Which brings us back to the present.  SB-270 is now Prop 67; a YES vote upholds the law and allows it to go into effect.  But the APBA didn’t stop there – since polls show a majority of Californians support SB-270, they spent another $2 million to put an additional measure on the ballot. Under Prop 65, retailers would no longer keep the 10-cent bag fee.  Instead, it would be redirected to a special environmental fund administered by the Wildlife Conservation Board.

On its face, Prop 65 sounds pro-environment… but it’s a trick.  Plastic bag manufacturers hope to undermine businesses’ support for Prop 67 by making them bear the full cost of more expensive, recycled paper bags. It would also erode the public’s support, by turning the 10-cent fee into a government tax.  Taxes are unpopular, especially when they steal money from local businesses.

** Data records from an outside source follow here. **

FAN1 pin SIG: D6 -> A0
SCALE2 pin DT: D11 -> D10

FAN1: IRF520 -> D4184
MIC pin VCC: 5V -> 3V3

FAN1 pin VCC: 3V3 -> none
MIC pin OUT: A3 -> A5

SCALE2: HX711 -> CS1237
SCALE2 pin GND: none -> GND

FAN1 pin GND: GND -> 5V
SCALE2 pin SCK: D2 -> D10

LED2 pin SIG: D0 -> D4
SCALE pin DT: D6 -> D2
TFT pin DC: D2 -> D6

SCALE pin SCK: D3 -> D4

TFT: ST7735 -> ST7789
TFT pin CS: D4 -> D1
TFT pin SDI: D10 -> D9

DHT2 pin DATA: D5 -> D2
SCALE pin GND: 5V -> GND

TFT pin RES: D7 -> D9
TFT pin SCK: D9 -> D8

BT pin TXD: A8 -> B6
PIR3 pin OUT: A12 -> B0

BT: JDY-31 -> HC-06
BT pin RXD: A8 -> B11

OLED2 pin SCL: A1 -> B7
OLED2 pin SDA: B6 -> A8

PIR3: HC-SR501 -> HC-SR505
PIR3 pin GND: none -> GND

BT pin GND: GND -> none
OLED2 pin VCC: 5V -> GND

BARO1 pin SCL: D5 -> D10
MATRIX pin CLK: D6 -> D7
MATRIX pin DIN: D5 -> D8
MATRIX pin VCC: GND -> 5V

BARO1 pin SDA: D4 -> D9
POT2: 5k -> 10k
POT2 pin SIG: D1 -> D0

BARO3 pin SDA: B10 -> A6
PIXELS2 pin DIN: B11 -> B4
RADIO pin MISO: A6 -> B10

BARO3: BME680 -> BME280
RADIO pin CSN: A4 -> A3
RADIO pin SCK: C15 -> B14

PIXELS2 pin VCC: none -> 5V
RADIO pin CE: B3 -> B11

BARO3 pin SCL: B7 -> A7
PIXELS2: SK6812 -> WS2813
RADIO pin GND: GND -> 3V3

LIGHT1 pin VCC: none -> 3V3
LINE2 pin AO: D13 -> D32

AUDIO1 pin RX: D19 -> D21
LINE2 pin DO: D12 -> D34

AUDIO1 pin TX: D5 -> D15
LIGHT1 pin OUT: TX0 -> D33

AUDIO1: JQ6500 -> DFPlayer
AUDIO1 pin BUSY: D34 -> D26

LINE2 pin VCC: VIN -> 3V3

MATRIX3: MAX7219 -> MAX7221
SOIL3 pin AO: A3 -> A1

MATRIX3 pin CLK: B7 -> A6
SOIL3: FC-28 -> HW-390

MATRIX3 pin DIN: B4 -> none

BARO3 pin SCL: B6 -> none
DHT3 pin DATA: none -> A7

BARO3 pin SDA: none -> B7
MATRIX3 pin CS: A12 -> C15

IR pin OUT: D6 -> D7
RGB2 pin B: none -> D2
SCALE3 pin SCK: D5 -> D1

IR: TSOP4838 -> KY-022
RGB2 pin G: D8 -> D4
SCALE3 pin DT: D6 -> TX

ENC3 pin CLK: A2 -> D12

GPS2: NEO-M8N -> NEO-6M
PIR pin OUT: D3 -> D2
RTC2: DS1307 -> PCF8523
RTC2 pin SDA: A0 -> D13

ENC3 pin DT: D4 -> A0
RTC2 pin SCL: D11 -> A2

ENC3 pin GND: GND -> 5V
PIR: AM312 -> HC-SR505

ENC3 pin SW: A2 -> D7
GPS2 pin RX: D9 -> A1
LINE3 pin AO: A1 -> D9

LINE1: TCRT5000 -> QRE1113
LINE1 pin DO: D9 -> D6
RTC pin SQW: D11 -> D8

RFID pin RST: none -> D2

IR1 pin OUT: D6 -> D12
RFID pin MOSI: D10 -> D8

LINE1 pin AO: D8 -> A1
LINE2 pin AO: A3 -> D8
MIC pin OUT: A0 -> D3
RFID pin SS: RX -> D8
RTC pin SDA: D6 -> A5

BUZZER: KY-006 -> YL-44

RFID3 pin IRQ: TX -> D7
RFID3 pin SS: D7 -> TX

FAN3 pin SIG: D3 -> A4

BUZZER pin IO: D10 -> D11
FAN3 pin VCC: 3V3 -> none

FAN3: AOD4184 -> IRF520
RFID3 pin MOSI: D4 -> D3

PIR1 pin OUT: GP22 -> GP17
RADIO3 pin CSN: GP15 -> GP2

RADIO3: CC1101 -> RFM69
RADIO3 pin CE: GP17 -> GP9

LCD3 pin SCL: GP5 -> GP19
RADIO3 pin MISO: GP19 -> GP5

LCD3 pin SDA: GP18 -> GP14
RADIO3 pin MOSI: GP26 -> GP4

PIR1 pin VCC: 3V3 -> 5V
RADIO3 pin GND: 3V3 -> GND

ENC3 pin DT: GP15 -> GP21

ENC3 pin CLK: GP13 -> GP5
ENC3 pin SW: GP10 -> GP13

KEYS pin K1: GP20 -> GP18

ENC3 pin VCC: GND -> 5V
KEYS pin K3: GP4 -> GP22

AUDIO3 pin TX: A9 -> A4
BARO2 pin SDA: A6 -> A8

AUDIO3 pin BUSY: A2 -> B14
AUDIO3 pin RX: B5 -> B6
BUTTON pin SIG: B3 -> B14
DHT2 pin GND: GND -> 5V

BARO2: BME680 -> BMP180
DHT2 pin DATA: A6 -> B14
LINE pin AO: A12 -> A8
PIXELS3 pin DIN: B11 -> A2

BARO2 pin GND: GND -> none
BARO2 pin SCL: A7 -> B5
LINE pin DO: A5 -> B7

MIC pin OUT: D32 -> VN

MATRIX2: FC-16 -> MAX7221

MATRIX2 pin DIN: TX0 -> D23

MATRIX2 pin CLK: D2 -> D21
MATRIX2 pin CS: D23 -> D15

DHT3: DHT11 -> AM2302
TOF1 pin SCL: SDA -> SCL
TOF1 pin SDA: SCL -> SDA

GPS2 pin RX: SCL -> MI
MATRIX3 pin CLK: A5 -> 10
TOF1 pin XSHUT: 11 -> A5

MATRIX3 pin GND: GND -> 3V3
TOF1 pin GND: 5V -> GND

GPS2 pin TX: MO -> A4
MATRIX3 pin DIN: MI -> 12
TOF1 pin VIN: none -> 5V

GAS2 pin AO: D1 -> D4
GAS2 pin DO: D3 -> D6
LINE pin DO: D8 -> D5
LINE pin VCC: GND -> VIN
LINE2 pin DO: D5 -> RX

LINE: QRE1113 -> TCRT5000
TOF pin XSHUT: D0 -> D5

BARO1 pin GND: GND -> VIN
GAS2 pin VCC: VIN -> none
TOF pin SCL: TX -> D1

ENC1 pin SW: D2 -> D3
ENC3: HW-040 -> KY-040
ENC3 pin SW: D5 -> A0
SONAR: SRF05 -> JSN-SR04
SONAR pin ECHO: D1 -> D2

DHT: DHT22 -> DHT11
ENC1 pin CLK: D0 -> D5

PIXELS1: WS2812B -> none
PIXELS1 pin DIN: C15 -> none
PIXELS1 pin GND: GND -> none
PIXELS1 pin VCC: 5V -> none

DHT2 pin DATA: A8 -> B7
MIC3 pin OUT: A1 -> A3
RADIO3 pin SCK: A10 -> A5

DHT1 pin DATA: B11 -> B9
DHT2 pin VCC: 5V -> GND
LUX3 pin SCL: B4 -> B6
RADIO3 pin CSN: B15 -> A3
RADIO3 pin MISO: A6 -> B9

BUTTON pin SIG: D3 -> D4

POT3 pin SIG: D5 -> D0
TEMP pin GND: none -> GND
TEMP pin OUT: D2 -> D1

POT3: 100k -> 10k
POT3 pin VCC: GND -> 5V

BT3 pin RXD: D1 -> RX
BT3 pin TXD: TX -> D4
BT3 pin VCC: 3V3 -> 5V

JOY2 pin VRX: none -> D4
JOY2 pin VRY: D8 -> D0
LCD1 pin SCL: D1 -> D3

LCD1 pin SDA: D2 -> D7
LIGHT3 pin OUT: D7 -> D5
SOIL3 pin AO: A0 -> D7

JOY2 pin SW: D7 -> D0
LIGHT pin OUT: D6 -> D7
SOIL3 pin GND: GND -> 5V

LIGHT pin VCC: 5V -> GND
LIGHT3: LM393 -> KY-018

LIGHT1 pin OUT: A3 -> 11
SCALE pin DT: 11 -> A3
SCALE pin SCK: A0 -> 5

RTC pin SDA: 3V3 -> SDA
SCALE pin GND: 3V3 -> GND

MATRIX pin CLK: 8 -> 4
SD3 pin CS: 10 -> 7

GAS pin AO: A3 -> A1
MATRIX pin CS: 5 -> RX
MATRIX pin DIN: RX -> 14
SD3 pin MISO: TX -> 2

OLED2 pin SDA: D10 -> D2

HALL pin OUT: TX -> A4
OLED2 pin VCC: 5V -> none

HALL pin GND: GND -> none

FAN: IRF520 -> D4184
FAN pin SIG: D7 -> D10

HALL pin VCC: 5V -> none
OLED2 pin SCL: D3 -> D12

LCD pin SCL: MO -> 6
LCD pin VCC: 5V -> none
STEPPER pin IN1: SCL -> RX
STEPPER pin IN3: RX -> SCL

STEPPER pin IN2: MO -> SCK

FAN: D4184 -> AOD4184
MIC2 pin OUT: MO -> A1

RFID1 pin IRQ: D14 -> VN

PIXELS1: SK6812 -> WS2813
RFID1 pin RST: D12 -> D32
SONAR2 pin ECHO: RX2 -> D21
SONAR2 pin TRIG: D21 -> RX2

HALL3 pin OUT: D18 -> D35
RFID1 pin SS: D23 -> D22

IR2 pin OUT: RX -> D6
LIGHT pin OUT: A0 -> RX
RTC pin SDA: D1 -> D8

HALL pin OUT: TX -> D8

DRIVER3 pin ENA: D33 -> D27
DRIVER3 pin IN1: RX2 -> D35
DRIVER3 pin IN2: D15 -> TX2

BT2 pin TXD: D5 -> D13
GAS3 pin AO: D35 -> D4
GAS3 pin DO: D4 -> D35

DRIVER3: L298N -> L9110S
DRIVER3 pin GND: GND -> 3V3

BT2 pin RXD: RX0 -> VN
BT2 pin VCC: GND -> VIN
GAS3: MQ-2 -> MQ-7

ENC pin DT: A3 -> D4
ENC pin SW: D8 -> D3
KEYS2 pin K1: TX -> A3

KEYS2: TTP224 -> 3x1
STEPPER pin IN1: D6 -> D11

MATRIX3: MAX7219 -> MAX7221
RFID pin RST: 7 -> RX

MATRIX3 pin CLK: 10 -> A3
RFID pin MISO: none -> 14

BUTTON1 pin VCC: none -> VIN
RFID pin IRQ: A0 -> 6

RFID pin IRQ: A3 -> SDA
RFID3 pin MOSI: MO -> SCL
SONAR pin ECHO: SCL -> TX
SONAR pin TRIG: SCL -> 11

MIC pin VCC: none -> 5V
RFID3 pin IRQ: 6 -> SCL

Single-use plastic bag bans have been highly effective in reducing plastic pollution & encouraging sustainable consumer behavior; it stands to reason that our statewide ban will have the same effect.  Prop 67’s thoughtfully crafted legislation has the support of key players in both the environmental & business community, which is a rare thing. Prop 65, on the other hand, was written by plastic bag manufacturers to deceive voters into sabotaging the statewide ban.

On Nov. 8, please vote YES on 67. Vote NO on 65.